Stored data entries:
※ ※ ※

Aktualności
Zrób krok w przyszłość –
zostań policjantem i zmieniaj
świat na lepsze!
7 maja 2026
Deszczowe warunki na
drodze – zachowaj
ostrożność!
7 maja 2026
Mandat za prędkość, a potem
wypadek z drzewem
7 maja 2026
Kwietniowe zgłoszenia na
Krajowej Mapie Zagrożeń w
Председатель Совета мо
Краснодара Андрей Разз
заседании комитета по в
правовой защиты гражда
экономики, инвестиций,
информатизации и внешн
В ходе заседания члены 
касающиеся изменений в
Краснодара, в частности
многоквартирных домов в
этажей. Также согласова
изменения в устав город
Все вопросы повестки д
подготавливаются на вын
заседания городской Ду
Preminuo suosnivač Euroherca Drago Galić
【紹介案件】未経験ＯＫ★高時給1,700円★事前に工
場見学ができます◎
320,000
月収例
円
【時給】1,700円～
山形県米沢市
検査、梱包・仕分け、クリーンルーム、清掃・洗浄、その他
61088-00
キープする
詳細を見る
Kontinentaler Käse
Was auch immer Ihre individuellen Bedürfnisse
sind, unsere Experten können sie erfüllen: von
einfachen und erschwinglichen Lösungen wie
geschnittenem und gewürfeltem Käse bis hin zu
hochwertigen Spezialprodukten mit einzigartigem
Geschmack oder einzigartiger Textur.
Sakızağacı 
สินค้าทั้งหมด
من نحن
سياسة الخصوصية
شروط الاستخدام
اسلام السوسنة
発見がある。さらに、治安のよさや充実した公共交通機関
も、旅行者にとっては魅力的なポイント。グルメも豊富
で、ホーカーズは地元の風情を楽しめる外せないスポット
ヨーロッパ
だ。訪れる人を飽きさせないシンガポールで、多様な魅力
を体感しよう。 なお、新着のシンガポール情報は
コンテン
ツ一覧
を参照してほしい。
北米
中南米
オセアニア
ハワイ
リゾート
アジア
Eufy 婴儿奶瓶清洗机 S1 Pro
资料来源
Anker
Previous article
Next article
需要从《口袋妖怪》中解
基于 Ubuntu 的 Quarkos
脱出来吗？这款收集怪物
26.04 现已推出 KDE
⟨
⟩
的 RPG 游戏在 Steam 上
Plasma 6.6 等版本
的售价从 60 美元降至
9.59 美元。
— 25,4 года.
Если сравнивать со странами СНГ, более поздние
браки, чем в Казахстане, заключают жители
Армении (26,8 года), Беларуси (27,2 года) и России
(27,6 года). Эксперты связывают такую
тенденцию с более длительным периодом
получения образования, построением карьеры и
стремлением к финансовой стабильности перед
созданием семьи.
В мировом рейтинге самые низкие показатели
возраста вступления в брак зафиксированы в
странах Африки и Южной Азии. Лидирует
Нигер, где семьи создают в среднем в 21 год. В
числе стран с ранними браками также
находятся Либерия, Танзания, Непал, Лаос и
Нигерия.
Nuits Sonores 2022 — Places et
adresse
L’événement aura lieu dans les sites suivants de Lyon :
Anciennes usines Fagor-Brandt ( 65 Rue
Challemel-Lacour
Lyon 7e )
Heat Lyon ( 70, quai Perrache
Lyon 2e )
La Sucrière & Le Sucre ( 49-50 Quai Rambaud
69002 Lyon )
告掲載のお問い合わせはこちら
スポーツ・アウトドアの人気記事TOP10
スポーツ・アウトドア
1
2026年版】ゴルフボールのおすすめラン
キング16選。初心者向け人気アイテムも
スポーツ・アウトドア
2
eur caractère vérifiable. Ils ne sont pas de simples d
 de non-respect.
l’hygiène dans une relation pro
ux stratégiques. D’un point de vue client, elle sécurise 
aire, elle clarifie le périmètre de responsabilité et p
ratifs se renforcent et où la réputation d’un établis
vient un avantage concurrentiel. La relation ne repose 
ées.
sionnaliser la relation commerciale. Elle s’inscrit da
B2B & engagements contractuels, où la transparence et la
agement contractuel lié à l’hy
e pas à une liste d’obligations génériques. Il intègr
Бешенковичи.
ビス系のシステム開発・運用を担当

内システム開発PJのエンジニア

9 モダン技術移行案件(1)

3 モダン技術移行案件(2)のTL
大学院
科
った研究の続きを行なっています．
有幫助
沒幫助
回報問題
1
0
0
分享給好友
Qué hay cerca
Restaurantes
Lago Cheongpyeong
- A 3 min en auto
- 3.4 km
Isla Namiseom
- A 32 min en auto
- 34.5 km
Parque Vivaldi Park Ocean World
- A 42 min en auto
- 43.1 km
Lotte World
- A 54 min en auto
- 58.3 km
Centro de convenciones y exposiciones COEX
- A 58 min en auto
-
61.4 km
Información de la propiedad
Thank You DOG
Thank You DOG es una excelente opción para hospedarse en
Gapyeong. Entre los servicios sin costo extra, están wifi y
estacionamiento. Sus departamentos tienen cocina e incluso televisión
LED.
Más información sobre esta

※ ※ ※

**What the task asks:**
All of the entries are to be set down again without alteration.

**Exercise response:**
Aktualności
Zrób krok w przyszłość –
zostań policjantem i zmieniaj
świat na lepsze!
7 maja 2026
Deszczowe warunki na
drodze – zachowaj
ostrożność!
7 maja 2026
Mandat za prędkość, a potem
wypadek z drzewem
7 maja 2026
Kwietniowe zgłoszenia na
Krajowej Mapie Zagrożeń w
Председатель Совета мо
Краснодара Андрей Разз
заседании комитета по в
правовой защиты гражда
экономики, инвестиций,
информатизации и внешн
В ходе заседания члены 
касающиеся изменений в
Краснодара, в частности
многоквартирных домов в
этажей. Также согласова
изменения в устав город
Все вопросы повестки д
подготавливаются на вын
заседания городской Ду
Preminuo suosnivač Euroherca Drago Galić
【紹介案件】未経験ＯＫ★高時給1,700円★事前に工
場見学ができます◎
320,000
月収例
円
【時給】1,700円～
山形県米沢市
検査、梱包・仕分け、クリーンルーム、清掃・洗浄、その他
61088-00
キープする
詳細を見る
Kontinentaler Käse
Was auch immer Ihre individuellen Bedürfnisse
sind, unsere Experten können sie erfüllen: von
einfachen und erschwinglichen Lösungen wie
geschnittenem und gewürfeltem Käse bis hin zu
hochwertigen Spezialprodukten mit einzigartigem
Geschmack oder einzigartiger Textur.
Sakızağacı 
สินค้าทั้งหมด
من نحن
سياسة الخصوصية
شروط الاستخدام
اسلام السوسنة
発見がある。さらに、治安のよさや充実した公共交通機関
も、旅行者にとっては魅力的なポイント。グルメも豊富
で、ホーカーズは地元の風情を楽しめる外せないスポット
ヨーロッパ
だ。訪れる人を飽きさせないシンガポールで、多様な魅力
を体感しよう。 なお、新着のシンガポール情報は
コンテン
ツ一覧
を参照してほしい。
北米
中南米
オセアニア
ハワイ
リゾート
アジア
Eufy 婴儿奶瓶清洗机 S1 Pro
资料来源
Anker
Previous article
Next article
需要从《口袋妖怪》中解
基于 Ubuntu 的 Quarkos
脱出来吗？这款收集怪物
26.04 现已推出 KDE
⟨
⟩
的 RPG 游戏在 Steam 上
Plasma 6.6 等版本
的售价从 60 美元降至
9.59 美元。
— 25,4 года.
Если сравнивать со странами СНГ, более поздние
браки, чем в Казахстане, заключают жители
Армении (26,8 года), Беларуси (27,2 года) и России
(27,6 года). Эксперты связывают такую
тенденцию с более длительным периодом
получения образования, построением карьеры и
стремлением к финансовой стабильности перед
созданием семьи.
В мировом рейтинге самые низкие показатели
возраста вступления в брак зафиксированы в
странах Африки и Южной Азии. Лидирует
Нигер, где семьи создают в среднем в 21 год. В
числе стран с ранними браками также
находятся Либерия, Танзания, Непал, Лаос и
Нигерия.
Nuits Sonores 2022 — Places et
adresse
L’événement aura lieu dans les sites suivants de Lyon :
Anciennes usines Fagor-Brandt ( 65 Rue
Challemel-Lacour
Lyon 7e )
Heat Lyon ( 70, quai Perrache
Lyon 2e )
La Sucrière & Le Sucre ( 49-50 Quai Rambaud
69002 Lyon )
告掲載のお問い合わせはこちら
スポーツ・アウトドアの人気記事TOP10
スポーツ・アウトドア
1
2026年版】ゴルフボールのおすすめラン
キング16選。初心者向け人気アイテムも
スポーツ・アウトドア
2
eur caractère vérifiable. Ils ne sont pas de simples d
 de non-respect.
l’hygiène dans une relation pro
ux stratégiques. D’un point de vue client, elle sécurise 
aire, elle clarifie le périmètre de responsabilité et p
ratifs se renforcent et où la réputation d’un établis
vient un avantage concurrentiel. La relation ne repose 
ées.
sionnaliser la relation commerciale. Elle s’inscrit da
B2B & engagements contractuels, où la transparence et la
agement contractuel lié à l’hy
e pas à une liste d’obligations génériques. Il intègr
Бешенковичи.
ビス系のシステム開発・運用を担当

内システム開発PJのエンジニア

9 モダン技術移行案件(1)

3 モダン技術移行案件(2)のTL
大学院
科
った研究の続きを行なっています．
有幫助
沒幫助
回報問題
1
0
0
分享給好友
Qué hay cerca
Restaurantes
Lago Cheongpyeong
- A 3 min en auto
- 3.4 km
Isla Namiseom
- A 32 min en auto
- 34.5 km
Parque Vivaldi Park Ocean World
- A 42 min en auto
- 43.1 km
Lotte World
- A 54 min en auto
- 58.3 km
Centro de convenciones y exposiciones COEX
- A 58 min en auto
-
61.4 km
Información de la propiedad
Thank You DOG
Thank You DOG es una excelente opción para hospedarse en
Gapyeong. Entre los servicios sin costo extra, están wifi y
estacionamiento. Sus departamentos tienen cocina e incluso televisión
LED.
Más información sobre esta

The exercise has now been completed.